Singapore executions toll rises to 10

SINGAPORE (AFP) — Singapore hanged two drug traffickers on Friday, rights campaigners said, bringing the number of prisoners executed in the last four months to 10, despite international calls for the city-state to abolish capital punishment.

Rights campaigner Kirsten Han and other activists identified one of the executed prisoners as Abdul Rahim Shapiee, 45, a former driver for a ride-hailing service who was convicted of trafficking heroin.

His last-gasp appeal for a stay of the sentence was dismissed, according to local media and rights campaigners.

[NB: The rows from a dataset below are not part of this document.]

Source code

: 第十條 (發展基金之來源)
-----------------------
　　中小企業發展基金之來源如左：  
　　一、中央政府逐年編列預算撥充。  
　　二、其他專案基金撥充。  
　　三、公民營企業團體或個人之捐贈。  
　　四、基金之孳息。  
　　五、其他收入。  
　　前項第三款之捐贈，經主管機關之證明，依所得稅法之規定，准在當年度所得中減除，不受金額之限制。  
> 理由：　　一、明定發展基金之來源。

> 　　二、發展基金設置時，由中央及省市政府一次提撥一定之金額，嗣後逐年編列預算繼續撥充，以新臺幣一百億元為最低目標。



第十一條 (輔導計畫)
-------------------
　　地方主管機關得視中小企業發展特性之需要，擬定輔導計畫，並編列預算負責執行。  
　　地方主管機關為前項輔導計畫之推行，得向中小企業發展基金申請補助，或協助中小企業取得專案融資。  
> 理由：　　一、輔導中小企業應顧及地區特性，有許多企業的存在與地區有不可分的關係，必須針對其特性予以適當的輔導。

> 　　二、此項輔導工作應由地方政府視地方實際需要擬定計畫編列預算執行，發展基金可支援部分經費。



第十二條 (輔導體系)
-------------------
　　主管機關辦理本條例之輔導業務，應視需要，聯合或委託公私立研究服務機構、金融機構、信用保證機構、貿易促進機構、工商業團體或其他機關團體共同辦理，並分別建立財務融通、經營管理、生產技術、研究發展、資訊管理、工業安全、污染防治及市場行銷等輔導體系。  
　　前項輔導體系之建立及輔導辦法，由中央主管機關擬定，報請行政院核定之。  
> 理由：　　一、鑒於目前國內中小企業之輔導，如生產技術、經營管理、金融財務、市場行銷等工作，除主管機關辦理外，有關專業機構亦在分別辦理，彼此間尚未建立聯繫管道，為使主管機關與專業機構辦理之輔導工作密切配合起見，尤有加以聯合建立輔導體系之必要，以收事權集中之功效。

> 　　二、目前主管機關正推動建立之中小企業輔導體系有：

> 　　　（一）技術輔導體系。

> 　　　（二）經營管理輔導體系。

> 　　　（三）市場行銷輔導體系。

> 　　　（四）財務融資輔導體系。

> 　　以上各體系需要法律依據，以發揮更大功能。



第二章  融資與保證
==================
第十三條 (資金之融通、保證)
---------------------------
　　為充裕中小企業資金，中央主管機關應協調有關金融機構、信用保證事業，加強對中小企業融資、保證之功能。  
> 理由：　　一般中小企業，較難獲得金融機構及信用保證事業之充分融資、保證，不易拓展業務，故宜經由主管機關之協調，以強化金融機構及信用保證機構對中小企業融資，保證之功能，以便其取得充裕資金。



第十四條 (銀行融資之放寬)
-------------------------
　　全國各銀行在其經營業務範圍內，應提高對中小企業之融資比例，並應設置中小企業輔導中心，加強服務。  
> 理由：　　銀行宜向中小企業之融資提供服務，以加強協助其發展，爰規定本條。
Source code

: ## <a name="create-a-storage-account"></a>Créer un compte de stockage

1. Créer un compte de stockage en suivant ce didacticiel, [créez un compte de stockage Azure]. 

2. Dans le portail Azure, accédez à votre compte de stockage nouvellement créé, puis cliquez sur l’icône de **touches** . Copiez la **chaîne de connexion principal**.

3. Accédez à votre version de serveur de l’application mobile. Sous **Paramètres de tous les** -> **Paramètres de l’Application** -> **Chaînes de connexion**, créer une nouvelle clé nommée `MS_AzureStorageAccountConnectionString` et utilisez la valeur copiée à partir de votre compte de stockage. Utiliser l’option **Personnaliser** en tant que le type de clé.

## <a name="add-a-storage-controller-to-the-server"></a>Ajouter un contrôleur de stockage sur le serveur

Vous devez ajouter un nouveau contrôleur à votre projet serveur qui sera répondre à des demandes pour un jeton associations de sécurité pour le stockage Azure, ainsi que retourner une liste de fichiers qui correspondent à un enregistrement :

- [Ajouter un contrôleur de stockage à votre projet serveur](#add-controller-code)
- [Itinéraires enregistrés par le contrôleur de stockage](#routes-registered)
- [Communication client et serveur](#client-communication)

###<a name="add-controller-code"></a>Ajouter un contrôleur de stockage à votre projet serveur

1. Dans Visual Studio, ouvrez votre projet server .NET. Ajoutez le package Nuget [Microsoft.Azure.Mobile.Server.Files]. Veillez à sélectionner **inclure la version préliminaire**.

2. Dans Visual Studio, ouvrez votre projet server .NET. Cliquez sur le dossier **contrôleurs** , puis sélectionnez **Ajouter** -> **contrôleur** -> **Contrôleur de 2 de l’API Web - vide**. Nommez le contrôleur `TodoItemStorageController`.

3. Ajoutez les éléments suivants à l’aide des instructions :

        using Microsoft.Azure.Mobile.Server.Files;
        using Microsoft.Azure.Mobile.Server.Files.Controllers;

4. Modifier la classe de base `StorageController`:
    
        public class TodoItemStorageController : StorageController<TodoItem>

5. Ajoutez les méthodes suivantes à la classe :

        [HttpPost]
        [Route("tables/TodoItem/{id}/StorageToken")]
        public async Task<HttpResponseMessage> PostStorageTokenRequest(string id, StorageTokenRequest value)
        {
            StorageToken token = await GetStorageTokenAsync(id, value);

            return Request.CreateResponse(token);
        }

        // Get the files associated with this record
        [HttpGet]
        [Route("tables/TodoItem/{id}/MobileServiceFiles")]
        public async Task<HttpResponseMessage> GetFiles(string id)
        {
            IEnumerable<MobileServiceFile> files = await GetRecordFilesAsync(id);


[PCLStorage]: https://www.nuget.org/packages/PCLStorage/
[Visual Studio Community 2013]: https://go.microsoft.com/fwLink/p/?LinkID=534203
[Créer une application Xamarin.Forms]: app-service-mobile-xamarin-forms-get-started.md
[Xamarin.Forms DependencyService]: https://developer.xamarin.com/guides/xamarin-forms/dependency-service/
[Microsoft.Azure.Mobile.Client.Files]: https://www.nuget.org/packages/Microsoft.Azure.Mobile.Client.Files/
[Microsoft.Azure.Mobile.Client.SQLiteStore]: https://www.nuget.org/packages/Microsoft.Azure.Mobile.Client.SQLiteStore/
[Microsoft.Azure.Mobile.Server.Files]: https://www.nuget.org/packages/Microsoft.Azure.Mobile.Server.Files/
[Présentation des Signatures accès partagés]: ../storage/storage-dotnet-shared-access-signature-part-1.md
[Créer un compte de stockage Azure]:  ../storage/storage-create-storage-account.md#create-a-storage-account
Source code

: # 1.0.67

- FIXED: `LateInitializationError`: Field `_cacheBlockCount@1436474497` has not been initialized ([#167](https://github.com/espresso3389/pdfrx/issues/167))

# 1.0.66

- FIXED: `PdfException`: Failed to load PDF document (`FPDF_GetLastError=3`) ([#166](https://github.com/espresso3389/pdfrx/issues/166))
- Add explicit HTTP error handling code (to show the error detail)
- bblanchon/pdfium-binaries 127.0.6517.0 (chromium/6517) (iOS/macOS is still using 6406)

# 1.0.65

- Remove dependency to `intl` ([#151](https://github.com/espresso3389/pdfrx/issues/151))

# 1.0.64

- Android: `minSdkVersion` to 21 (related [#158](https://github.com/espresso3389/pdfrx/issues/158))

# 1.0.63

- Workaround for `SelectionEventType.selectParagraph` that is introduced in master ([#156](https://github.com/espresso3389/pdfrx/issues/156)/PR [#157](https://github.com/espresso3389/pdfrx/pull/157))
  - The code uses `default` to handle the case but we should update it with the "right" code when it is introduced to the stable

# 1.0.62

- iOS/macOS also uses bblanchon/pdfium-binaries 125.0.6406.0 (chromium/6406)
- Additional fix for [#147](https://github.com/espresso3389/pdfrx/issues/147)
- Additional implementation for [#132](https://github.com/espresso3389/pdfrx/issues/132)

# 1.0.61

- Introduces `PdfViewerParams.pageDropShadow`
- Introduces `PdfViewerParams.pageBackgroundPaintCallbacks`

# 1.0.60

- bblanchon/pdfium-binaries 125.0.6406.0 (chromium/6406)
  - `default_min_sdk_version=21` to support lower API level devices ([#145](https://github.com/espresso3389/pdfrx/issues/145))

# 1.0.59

The other man is believed to be a co-accused of Shapiee, but whose family had maintained privacy, Han said. Both are Singaporean nationals.

“We believe that there was a double execution this morning,” Han said on Twitter.

She later told AFP that “there is no reason to believe” the government would have halted the scheduled hanging of the other prisoner at the last minute.

The prisons department and Singapore’s drug enforcement agency did not reply to requests for official comment.

“I am worried that there might be more to come this year, perhaps after the National Day celebrations (on 9 August),” Han told AFP.

Executions this year could surpass the 13 prisoners hanged in 2018, she added.

The spate of hangings included the widely criticized execution of a man with limited cognitive function in April, and came after Singapore resumed executions in March after a hiatus of more than two years.